*Goal*.
Update the material below so that each "common name" becomes "vernacular name", keeping every other line unchanged.

Data excerpts:
══════════
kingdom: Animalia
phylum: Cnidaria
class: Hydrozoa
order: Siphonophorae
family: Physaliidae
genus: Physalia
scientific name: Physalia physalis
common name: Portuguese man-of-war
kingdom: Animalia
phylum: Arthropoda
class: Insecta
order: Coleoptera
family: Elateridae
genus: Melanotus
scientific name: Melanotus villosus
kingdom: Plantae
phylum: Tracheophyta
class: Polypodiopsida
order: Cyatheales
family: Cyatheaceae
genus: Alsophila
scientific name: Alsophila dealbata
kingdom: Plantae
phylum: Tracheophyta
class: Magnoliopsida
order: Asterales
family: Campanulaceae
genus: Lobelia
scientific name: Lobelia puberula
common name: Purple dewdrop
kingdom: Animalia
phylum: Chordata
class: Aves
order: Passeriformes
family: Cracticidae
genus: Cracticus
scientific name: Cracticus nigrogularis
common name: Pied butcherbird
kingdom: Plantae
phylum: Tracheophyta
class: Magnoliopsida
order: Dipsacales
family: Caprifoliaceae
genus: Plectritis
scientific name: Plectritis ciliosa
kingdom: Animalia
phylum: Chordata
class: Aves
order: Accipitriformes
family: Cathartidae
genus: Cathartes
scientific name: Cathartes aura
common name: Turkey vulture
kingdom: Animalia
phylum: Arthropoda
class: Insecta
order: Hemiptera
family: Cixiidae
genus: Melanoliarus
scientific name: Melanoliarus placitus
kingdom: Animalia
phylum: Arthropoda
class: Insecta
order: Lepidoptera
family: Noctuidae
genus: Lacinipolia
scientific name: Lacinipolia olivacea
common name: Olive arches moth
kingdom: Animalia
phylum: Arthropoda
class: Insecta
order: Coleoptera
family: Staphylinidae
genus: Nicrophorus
══════════
*Solution to this problem*.
kingdom: Animalia
phylum: Cnidaria
class: Hydrozoa
order: Siphonophorae
family: Physaliidae
genus: Physalia
scientific name: Physalia physalis
vernacular name: Portuguese man-of-war
kingdom: Animalia
phylum: Arthropoda
class: Insecta
order: Coleoptera
family: Elateridae
genus: Melanotus
scientific name: Melanotus villosus
kingdom: Plantae
phylum: Tracheophyta
class: Polypodiopsida
order: Cyatheales
family: Cyatheaceae
genus: Alsophila
scientific name: Alsophila dealbata
kingdom: Plantae
phylum: Tracheophyta
class: Magnoliopsida
order: Asterales
family: Campanulaceae
genus: Lobelia
scientific name: Lobelia puberula
vernacular name: Purple dewdrop
kingdom: Animalia
phylum: Chordata
class: Aves
order: Passeriformes
family: Cracticidae
genus: Cracticus
scientific name: Cracticus nigrogularis
vernacular name: Pied butcherbird
kingdom: Plantae
phylum: Tracheophyta
class: Magnoliopsida
order: Dipsacales
family: Caprifoliaceae
genus: Plectritis
scientific name: Plectritis ciliosa
kingdom: Animalia
phylum: Chordata
class: Aves
order: Accipitriformes
family: Cathartidae
genus: Cathartes
scientific name: Cathartes aura
vernacular name: Turkey vulture
kingdom: Animalia
phylum: Arthropoda
class: Insecta
order: Hemiptera
family: Cixiidae
genus: Melanoliarus
scientific name: Melanoliarus placitus
kingdom: Animalia
phylum: Arthropoda
class: Insecta
order: Lepidoptera
family: Noctuidae
genus: Lacinipolia
scientific name: Lacinipolia olivacea
vernacular name: Olive arches moth
kingdom: Animalia
phylum: Arthropoda
class: Insecta
order: Coleoptera
family: Staphylinidae
genus: Nicrophorus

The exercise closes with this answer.